The paper mainly focused on how fragile this planetary system is. The TRAPPIST-1 planets we’ve detected orbit both really close to their star, but also to each other. They’d basically look like moons in each others’ skies.
The planets are also spaced at precise distances from each other. They’re in resonance, which means that the lengths of their years relate to one another. As an example, for every eight years on the planet TRAPPIST-1b, exactly five years pass on planet 1c. To get this special relationship, previous research has suggested that all the planets had to have formed farther away from their star within just a few million years — significantly faster than Earth. Then, they would have migrated inward while there was still a disk filled with smaller planet-making materials. And this disk would have guided the system into resonance. If that’s what happened, the TRAPPIST-1 system has been stuck in this arrangement for literally longer than Earth has existed. But it’s a super fragile one.
Like, if a space rock smashed into one of these planets with enough force, or if too many smaller rocks smashed into several of them over and over, the entire thing would break down.

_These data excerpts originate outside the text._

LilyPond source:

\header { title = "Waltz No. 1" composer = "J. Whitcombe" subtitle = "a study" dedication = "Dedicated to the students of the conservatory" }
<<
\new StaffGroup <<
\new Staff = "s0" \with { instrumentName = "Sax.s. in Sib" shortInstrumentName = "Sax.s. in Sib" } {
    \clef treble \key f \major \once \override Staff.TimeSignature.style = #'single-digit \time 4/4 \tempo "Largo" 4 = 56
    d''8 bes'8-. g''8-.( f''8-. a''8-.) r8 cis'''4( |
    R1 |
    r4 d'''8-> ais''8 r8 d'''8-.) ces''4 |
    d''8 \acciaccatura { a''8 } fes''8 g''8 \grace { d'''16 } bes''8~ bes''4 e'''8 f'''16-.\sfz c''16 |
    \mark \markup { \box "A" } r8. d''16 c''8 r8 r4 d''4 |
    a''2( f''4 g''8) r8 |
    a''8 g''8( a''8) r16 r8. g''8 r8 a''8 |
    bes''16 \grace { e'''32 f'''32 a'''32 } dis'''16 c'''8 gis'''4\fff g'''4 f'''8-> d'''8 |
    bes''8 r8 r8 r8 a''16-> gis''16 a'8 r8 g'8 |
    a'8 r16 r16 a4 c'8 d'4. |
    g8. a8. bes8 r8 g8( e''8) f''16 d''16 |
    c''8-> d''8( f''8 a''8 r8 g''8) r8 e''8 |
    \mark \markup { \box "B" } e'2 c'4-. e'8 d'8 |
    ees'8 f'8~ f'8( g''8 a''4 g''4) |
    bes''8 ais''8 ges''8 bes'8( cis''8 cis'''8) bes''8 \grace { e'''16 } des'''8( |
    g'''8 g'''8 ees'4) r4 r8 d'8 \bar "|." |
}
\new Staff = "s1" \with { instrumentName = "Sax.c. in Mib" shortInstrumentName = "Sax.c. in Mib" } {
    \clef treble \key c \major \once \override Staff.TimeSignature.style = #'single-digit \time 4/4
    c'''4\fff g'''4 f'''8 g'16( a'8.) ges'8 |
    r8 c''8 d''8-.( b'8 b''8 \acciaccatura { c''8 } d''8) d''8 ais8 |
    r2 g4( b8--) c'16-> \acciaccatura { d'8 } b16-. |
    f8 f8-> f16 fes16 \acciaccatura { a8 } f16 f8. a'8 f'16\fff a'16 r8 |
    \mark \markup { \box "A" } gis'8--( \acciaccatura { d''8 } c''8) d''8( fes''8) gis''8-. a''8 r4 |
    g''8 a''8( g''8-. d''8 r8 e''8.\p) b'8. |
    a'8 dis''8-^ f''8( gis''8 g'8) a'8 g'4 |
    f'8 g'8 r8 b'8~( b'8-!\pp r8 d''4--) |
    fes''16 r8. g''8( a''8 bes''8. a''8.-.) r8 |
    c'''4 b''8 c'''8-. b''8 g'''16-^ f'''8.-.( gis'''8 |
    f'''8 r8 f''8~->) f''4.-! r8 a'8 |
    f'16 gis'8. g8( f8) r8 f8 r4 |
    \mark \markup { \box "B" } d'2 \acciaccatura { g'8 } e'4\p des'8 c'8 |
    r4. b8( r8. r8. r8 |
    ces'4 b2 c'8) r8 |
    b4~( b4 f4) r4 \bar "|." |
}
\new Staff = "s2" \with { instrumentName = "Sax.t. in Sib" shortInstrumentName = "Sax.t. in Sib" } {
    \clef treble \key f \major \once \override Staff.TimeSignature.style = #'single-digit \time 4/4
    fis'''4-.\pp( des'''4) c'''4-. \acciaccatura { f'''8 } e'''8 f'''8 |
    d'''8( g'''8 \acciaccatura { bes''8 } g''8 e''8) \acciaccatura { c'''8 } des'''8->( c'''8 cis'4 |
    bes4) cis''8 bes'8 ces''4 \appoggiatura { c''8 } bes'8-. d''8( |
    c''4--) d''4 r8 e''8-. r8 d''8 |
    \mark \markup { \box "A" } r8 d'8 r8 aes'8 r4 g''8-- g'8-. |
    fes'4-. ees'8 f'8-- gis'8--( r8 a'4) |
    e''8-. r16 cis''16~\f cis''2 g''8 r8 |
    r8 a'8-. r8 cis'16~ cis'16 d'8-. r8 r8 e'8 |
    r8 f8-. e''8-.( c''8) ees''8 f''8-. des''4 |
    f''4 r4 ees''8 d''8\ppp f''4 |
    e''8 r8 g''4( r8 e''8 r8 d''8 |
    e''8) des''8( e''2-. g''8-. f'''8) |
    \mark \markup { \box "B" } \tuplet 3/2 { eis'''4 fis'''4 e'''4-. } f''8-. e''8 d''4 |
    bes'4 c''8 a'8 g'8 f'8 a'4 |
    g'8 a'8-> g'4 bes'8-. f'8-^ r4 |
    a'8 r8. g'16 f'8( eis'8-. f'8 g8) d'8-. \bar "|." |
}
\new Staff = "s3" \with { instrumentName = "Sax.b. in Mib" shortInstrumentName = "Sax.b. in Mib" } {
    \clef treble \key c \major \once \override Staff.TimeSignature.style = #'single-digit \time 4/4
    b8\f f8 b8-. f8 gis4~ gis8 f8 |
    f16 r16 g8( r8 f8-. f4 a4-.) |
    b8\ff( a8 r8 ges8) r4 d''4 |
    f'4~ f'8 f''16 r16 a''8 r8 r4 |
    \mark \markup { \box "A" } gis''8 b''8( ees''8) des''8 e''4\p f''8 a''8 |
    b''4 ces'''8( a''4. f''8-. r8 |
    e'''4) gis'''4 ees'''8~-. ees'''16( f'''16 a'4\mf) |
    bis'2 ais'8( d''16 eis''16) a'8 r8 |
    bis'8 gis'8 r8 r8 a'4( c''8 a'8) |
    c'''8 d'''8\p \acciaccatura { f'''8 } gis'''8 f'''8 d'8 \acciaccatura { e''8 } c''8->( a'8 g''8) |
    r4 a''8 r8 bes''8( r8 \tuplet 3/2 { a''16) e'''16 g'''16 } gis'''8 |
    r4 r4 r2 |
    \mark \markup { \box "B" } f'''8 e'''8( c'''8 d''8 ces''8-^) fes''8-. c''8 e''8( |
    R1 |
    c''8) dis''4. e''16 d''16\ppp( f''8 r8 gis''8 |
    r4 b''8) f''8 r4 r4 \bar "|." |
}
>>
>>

In fact, the astronomers behind this new paper calculated the maximum amount of stuff that could have smashed into these worlds without disrupting their orbital harmonies. According to their computer simulations, the TRAPPIST-1 planets couldn’t have been hit by more than a combined mass equivalent to Mercury over the past seven-ish billion years. And that brings us back to the planets’ water.
If these worlds couldn’t handle being bombarded by asteroids like Earth, where did their water come from? Well, there was a lot of uncertainty in these models, but the researchers found that even a little bombardment could have delivered an ocean’s worth of water, especially to the outer planets. Alternatively, if these worlds did form farther from their star, they may have started with a bunch of water in the first place.
And they may have been cool enough that all of their water didn’t boil away as they migrated toward their star. ~ To get a more detailed look, astronomers will have to wait for the ultra-powerful James Webb Space Telescope to come online. But the incredible news is, after years of delay, the telescope is finally scheduled to launch in less than a month! So it’s only a matter of time before we start getting data.